What does it take to train population health scientists?
IAPHS LibraryLessons Learned from the Robert Wood Johnson Foundation’s Health & Society Scholar Program
What does it take to train population health scientists? This new approach to understanding health from a multi-level, interdisciplinary perspective is still in its adolescence, so if you’re looking to establish a training program, good models may be hard to find. The Robert Wood Johnson Foundation’s Health & Society Scholars (HSS) program has just released a new report that may help to fill this gap. HSS, which recently closed its doors, was regarded by many as a gold standard for training in this field. The new report summarizes how the program was carried out and highlights lessons learned based on 13 years of experience in producing interdisciplinary population health scientists. The report, Building the Science of Population Health: The Robert Wood Johnson Foundation Health & Society Scholars Program 2001–2016 and Beyond, was written by Kristin Harper on the basis of interviews with program participants, faculty, advisors, and funders as well as extensive documentation about the program’s operations over its lifetime. It is available in two lengths: a Full Report and an Executive Summary.
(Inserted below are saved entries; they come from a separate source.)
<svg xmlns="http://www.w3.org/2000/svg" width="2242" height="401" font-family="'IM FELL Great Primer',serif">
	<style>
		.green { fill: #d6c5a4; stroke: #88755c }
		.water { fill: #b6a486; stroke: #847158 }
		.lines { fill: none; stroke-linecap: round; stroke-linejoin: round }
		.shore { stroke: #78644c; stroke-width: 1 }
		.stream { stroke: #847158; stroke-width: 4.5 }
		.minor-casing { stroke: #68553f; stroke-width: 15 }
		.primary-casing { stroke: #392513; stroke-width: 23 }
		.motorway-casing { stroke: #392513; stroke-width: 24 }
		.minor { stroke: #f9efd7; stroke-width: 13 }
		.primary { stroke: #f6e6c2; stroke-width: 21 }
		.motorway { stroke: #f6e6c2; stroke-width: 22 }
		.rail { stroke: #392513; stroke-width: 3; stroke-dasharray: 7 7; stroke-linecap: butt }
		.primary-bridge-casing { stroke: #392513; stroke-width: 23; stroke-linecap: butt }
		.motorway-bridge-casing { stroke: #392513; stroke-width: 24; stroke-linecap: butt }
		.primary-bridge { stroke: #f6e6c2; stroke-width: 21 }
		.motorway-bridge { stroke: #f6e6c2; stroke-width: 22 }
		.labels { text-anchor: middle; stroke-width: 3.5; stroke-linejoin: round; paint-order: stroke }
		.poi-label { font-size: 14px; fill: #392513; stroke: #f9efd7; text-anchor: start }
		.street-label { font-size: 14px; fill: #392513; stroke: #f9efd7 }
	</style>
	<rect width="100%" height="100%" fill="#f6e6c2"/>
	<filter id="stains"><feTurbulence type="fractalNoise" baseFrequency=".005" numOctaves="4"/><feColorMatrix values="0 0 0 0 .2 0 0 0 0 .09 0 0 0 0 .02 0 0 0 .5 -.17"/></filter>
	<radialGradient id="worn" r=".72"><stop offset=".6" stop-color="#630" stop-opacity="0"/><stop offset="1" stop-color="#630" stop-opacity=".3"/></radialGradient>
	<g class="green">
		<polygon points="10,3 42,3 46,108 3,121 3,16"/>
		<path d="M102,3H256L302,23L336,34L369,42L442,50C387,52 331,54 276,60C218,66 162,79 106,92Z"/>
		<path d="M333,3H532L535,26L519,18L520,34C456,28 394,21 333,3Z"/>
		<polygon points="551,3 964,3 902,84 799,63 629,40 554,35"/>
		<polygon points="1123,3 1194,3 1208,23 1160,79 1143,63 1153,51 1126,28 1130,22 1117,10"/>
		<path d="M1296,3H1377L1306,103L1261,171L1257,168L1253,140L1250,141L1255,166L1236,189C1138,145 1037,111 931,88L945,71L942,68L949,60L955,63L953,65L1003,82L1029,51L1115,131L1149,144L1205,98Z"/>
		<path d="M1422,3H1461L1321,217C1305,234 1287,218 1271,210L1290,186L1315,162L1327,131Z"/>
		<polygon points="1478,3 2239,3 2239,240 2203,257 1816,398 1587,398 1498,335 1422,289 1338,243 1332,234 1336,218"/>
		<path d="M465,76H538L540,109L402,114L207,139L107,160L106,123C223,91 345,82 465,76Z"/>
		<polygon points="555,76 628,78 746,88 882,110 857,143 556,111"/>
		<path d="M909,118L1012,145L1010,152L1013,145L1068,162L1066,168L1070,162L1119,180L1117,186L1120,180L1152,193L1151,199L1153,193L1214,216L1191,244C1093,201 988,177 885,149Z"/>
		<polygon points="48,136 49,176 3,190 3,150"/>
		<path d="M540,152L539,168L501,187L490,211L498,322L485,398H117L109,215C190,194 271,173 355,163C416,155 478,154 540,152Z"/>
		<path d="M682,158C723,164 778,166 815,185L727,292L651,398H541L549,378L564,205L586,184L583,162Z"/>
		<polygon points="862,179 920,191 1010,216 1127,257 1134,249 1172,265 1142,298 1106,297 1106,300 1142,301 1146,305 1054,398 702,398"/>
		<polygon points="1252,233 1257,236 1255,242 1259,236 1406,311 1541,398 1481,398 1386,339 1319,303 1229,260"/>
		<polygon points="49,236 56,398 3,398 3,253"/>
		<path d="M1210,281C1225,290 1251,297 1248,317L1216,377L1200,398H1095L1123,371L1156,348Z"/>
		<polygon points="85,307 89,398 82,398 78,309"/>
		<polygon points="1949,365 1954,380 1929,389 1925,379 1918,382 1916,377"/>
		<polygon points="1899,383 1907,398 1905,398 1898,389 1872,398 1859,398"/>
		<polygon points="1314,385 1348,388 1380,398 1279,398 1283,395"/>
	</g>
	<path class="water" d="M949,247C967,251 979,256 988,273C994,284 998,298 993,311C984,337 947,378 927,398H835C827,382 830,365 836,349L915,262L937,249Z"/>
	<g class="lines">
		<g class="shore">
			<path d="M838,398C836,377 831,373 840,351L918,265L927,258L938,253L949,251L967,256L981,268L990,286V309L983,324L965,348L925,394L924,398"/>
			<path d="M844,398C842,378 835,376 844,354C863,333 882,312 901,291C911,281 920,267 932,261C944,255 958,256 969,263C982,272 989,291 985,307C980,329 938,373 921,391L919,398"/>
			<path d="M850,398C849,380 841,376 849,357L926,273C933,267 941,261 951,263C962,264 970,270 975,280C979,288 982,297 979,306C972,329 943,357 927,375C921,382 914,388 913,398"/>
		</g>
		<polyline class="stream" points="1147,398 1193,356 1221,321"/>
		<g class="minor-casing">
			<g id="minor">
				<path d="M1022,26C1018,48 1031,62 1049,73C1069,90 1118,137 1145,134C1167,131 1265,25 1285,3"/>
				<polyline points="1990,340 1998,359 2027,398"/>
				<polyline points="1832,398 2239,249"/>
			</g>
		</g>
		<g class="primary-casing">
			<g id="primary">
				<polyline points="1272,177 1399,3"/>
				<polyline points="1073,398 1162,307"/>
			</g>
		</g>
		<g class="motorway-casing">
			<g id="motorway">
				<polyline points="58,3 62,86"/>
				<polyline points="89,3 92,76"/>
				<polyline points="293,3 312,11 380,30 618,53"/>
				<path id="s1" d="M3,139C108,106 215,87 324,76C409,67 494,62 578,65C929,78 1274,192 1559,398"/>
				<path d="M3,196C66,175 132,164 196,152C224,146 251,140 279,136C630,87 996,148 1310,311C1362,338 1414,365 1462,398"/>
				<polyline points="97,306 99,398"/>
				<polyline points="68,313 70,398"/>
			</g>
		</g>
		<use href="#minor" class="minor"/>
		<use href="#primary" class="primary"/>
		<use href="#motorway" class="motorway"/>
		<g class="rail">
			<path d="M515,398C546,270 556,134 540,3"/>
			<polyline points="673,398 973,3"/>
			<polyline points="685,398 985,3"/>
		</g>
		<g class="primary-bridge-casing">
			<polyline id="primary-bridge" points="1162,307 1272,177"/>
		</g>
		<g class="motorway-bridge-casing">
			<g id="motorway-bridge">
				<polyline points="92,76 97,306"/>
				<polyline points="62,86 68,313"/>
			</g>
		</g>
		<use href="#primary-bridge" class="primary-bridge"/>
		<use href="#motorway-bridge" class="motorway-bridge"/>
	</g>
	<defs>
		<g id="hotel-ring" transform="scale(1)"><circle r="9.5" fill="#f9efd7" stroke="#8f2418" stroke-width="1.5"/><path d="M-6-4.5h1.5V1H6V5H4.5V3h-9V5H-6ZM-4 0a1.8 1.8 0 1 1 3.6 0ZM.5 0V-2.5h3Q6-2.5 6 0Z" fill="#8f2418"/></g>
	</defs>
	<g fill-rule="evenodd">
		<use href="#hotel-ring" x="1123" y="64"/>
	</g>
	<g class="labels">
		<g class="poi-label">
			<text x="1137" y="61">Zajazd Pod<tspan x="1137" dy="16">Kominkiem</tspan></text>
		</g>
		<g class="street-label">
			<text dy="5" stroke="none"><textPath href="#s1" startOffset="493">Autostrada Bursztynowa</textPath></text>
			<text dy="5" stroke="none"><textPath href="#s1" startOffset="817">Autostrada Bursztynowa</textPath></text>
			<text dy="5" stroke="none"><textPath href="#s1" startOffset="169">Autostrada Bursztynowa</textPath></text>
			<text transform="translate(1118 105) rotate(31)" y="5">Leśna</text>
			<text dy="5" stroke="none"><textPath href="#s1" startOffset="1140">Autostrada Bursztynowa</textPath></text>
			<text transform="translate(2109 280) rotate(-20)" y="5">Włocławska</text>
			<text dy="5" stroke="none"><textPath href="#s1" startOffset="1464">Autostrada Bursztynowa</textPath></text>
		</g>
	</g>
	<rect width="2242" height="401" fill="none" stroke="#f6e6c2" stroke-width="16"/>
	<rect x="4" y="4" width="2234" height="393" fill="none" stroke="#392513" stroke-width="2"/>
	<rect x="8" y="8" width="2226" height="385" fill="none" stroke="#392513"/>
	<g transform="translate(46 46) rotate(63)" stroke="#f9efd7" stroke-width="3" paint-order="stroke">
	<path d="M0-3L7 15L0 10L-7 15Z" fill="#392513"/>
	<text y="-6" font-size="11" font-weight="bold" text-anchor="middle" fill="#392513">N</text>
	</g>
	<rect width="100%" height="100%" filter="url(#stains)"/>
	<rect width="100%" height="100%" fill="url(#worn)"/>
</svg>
HSS was designed to train early career researchers to become interdisciplinary leaders in population health science. Between 2003 and 2016, it trained 193 scholars at six sites: Columbia University, Harvard University, the University of California, San Francisco/Berkeley, the University of Michigan, the University of Pennsylvania, and the University of Wisconsin. Scholars came from a wide variety of disciplines, including sociology, epidemiology, psychology, economics, city planning, history, neuroscience, anthropology, and many more.
As participants looked back on the program, they repeatedly stressed a few key features that made their experience stand out. One was the interdisciplinary communities the program sites created. Within sites, both scholars and faculty came from diverse backgrounds. As a result, scholars spent their time interacting with others who had similar interests but different training and perspectives. This critical mass of diverse scholars, all committed to interdisciplinary science, was important for cross-fertilization, for mutual support and growth. It challenged scholars to tackle new kinds of questions and to develop ways of answering them.
Another key element of the program was intensive, multidisciplinary mentoring. All scholars had more than one mentor, often one with knowledge of the scholar’s background discipline and one who would help the scholar stretch towards interdisciplinarity. The program consciously rejected the model in which a postdoctoral scholar provides research help on the mentor’s project in exchange for mentoring. Providing salary support for mentoring time put the scholar’s future development more squarely at the center of the mentor-mentee relationship.
Each site had funds allocated to support research by scholars as well as to draw other faculty in the university into engagement with the program. These funds supported research projects, working groups, development of new courses, and population health prizes. Relative to the amount spent on other expenses, such as salaries, the funds cost little and accomplished much in supporting scholar development and expanding engagement with population health within the university.
James Knickman (former Co-Director of the National Program Office and member of the National Advisory Committee), pointed to another key element that was crucial to the program’s success – flexibility. When the program was being developed, population health training was virtually unknown. The RWJF asked the six program sites to develop their own approaches to curriculum development and then share their successes and failures with each other. The sites never did create a uniform approach, but the diversity of approaches they developed resulted in a great deal of shared learning.
Some features of HSS drew skepticism. For example, the very high stipends paid by RWJF were useful in attracting highly talented people but many people argued they could have been much lower. The length of the program – 2 years – was not enough for individuals trying to bridge very different disciplines (e.g., biology and social science). The program didn’t do enough, some observers felt, in providing leadership training and training in knowledge exchange or translation. And, finally, the domestic focus of the program, required under RWJF funding, was an unwelcome constraint to many.
To date, no successor to HSS exists, although universities are increasingly offering relevant programs. In addition to this report on “lessons learned”, there are other resources for program development. See Teaching Resources on the IAPHS website for a report on future training in population health science; a toolkit for teaching knowledge exchange, and undergraduate syllabi.